SaskPower says the expansion to the Queen Elizabeth power station could generate enough electricity to supply more than 200,000 homes
REGINA—Saskatchewan has fired up a $525-million project on a natural gas power plant that could help reduce the province’s reliance on coal.
SaskPower, the province’s utility company, says the expansion to Saskatoon’s Queen Elizabeth power station could generate enough electricity to supply more than 200,000 homes.
SaskPower says that means natural gas would become the No. 1 generating source in the province, surpassing conventional coal.
Energy Minister Bill Boyd said the power sources could be switched depending on commodity prices.
“Certainly natural gas is being used in greater amounts. However, if prices of natural gas go up, then we start backing off of the use of natural gas and use other ways of generating,” he said.

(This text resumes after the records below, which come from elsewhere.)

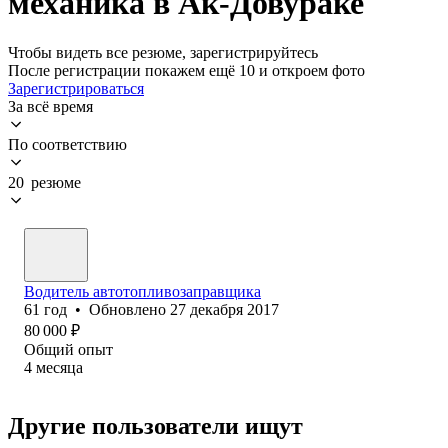
механика в Ак-Довураке
Чтобы видеть все резюме, зарегистрируйтесь
После регистрации покажем ещё 10 и откроем фото
Зарегистрироваться
За всё время
По соответствию
20 резюме
Водитель автотопливозаправщика
61
год
•
Обновлено
27 декабря 2017
80 000
₽
Общий опыт
4
месяца
Другие пользователи ищут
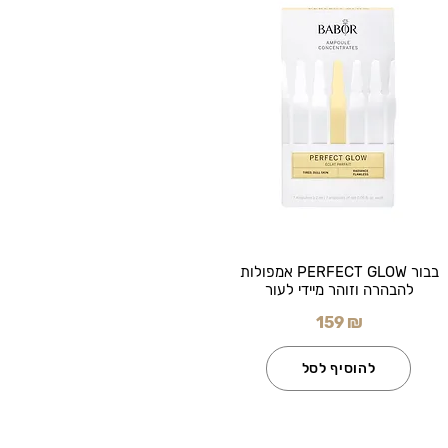
בבור PERFECT GLOW אמפולות
להבהרה וזוהר מיידי לעור
159 ₪
להוסיף לסל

Natural-gas-based power produces less than half the greenhouse gas emissions of conventional coal and can quickly provide power for peak hours.
SaskPower’s website says 44 per cent of Saskatchewan’s power came from coal in 2014 and 29 per cent came from gas.
“Coal will still be a significant part of the generation fleet going forward, although it will be much more along the lines of clean coal,” said Boyd.
The minister pointed to a carbon capture and storage project at the Boundary Dam power plant. The $1.4-billion facility takes carbon dioxide released by a coal-fired power plant near Estevan and releases the gas deep underground using a steel pipeline for storage.